>> start Records for this exercise
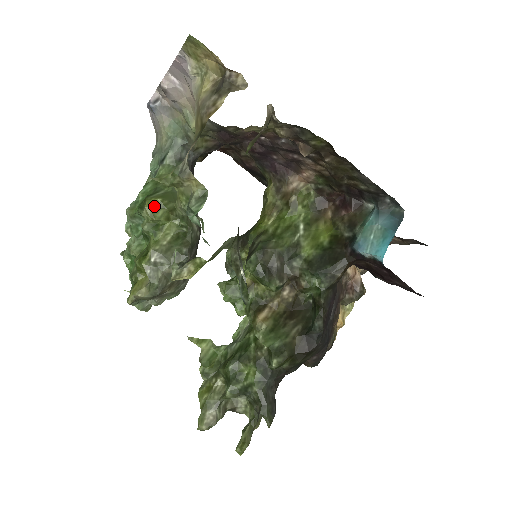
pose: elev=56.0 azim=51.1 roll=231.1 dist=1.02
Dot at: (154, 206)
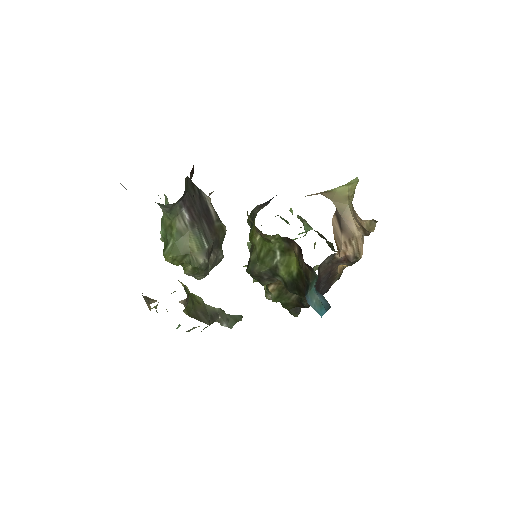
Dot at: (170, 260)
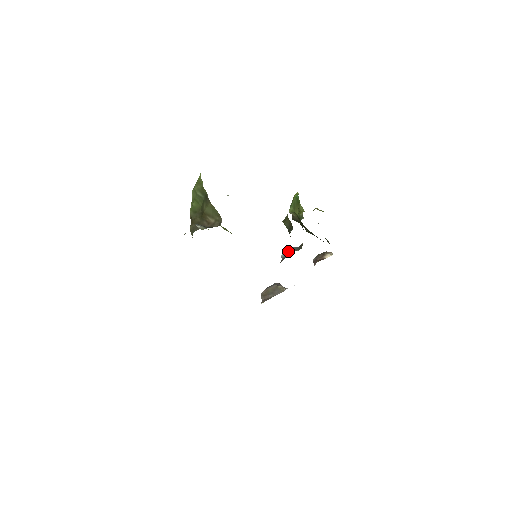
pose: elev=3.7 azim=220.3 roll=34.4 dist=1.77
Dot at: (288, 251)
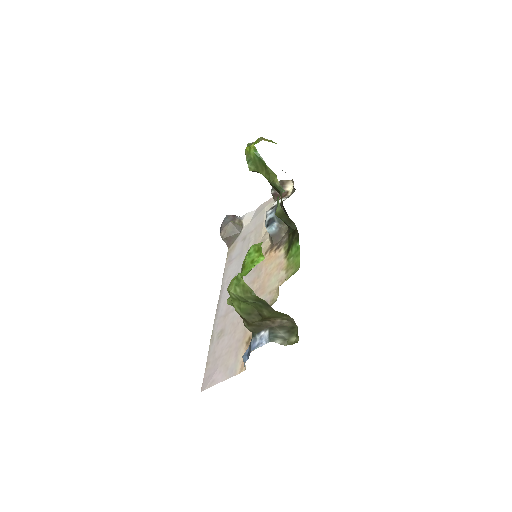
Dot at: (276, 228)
>> end Records for this exercise
Identify each line in the data above that contains the string "azim", and copy those lines in full.

Reply
pose: elev=56.0 azim=51.1 roll=231.1 dist=1.02
pose: elev=3.7 azim=220.3 roll=34.4 dist=1.77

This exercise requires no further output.